◆ VORLIEGENDER TEXT:
VDJ Info 01/2022 vom 10.01.2022
"Tag des verfolgten Anwalts" am 24.01.2022 zur Lage in Kolumbien
Der Tag des verfolgten Anwalts findet jedes Jahr am 24.01. statt und richtet die Aufmerksamkeit auf verfolgte Berufskolleg:innen weltweit. Beobachtungsland ist 2022 erneut Kolumbien, wo die Verfolgung von Menschenrechtsanwält:innen deren Arbeit gefährdet oder sogar verhindert. Kolumbien gehört zu den südamerikanischen Ländern mit der größten Ungleichheit in der Verteilung gesellschaftlichen Reichtums und einer Geschichte von gewaltsamen Auseinandersetzungen. Gewalt bis hin zu Tötungsdelikten gegenüber Menschenrechtsaktivist:innen gehören weiterhin zum traurigen Alltag. Dabei stellen Menschenrechtsanwält:innen, die häufig die einzigen sind, die auch die Rechte von indigenen Menschen verteidigen, eine prominente Zielscheibe für Angriffe dar. Über 700 Kolleg:innen sollen in den letzten zehn Jahren ermordet worden sein. Der kolumbianische Staat schützt die Betroffenen nicht, klärt die Straftaten nicht angemessen auf und verfolgt die Täter nicht ernsthaft. Eine unabhängige Interessenvertretung der Rechtsanwält:innen fehlt vollständig. Ein ausführlicher Report zum diesjährigen Beobachtungsland in englischer Sprache findet sich hier. Wegen der ausgesprochen schlechten Lage für Anwält:innen ist Kolumbien 2022 erneut Beobachtungsland des Tages des verfolgten Anwalts.
Dazu: Diskussionsveranstaltung zur Situation von Anwältinnen und Anwälten in Kolumbien am 20.01.2022 online!

◆ DATENAUSZÜGE:
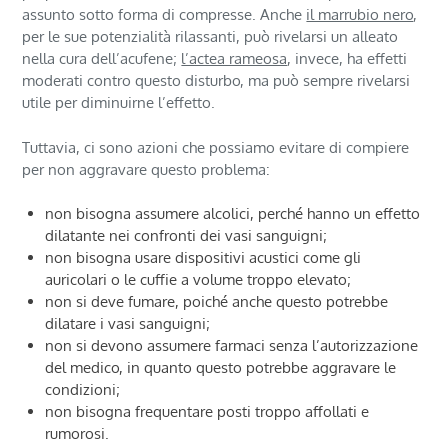
assunto sotto forma di compresse. Anche
il marrubio nero
,
per le sue potenzialità rilassanti, può rivelarsi un alleato
nella cura dell’acufene;
l’actea rameosa
, invece, ha effetti
moderati contro questo disturbo, ma può sempre rivelarsi
utile per diminuirne l’effetto.
Tuttavia, ci sono azioni che possiamo evitare di compiere
per non aggravare questo problema:
non bisogna assumere alcolici, perché hanno un effetto
dilatante nei confronti dei vasi sanguigni;
non bisogna usare dispositivi acustici come gli
auricolari o le cuffie a volume troppo elevato;
non si deve fumare, poiché anche questo potrebbe
dilatare i vasi sanguigni;
non si devono assumere farmaci senza l’autorizzazione
del medico, in quanto questo potrebbe aggravare le
condizioni;
non bisogna frequentare posti troppo affollati e
rumorosi.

◆ AUFGABENSTELLUNG:
Setze den Text zum Tag des verfolgten Anwalts und zur Lage in Kolumbien an der Stelle fort, an der er aufhört.

◆ ERGEBNIS:
Wie gerade beschrieben, findet am 24.01.2022 der "Tag des bedrohten Anwalts" zur Lage der Anwält:innen in Kolumbien statt. Vor diesem Hintergrund findet am 20. Januar 2022 um 19 Uhr eine Diskussionsveranstaltung des RAV statt. Es handelt sich um eine Kooperationsveranstaltung mit dem DAV, der RAK Berlin, der VDJ, der EJDM, der AED-EDA sowie mit den beiden Menschenrechtsanwält*innen Zoraida Pedraza und German Romero. Die Kolleg*innen werden ausführlich über die Situation in Kolumbien berichten. Beide mussten Kolumbien verlassen, da sie dort aufgrund ihrer Arbeit bedroht und verfolgt wurden. Sie leben momentan sowohl in Belgien als auch in Spanien. Die Einwahldaten für die Online-Veranstaltung finden sich hier und hier.
Save the date: Tagung und Feier zu 50 Jahren VDJ am 24.09.2022 in Frankfurt/Main
Am 25.03.1972 wurde in Düsseldorf - auch als Reaktion auf die "Berufsverbote" - die Vereinigung Demokratischer Juristen (VDJ) gegründet. Sie sollte einen linken, juristischen Gegenpol gegen Notstandsgesetze und Staatsschutzgesetzgebung sowie die "reaktionären Erscheinungen auf den verschiedenen Rechtsgebieten" setzen. Dieser Gründungstag jährt sich 2022 zum 50. Mal. Als Vereinigung Demokratischer Juristinnen und Juristen (VDJ) laden wir unsere Mitglieder und Freund:innen ein, am 24.09.2022 ab 16 Uhr in Frankfurt am Main zu feiern. Auf dem Programm stehen intergenerationelle Perspektiven auf unsere Vereinigung, Grußworte von Freund:innen und Mitstreiter:innen, ein Podium zu rechtspolitischen Themen, die Verleihung des Hans-Litten-Preises und ein gemeinsames feierliches Ausklingen. Die Teilnahme wird gegen einen Selbstkostenbeitrag möglich sein. Eine Vormerkung des Datums ist sinnvoll. Wir nutzen die Gelegenheit, um darauf hinzuweisen, dass sich in unserem Rundbrief hinsichtlich der Jahreszahl ein Tippfehler eingeschlichen hatte. Die Veranstaltung findet selbstverständlich in diesem Jahr statt.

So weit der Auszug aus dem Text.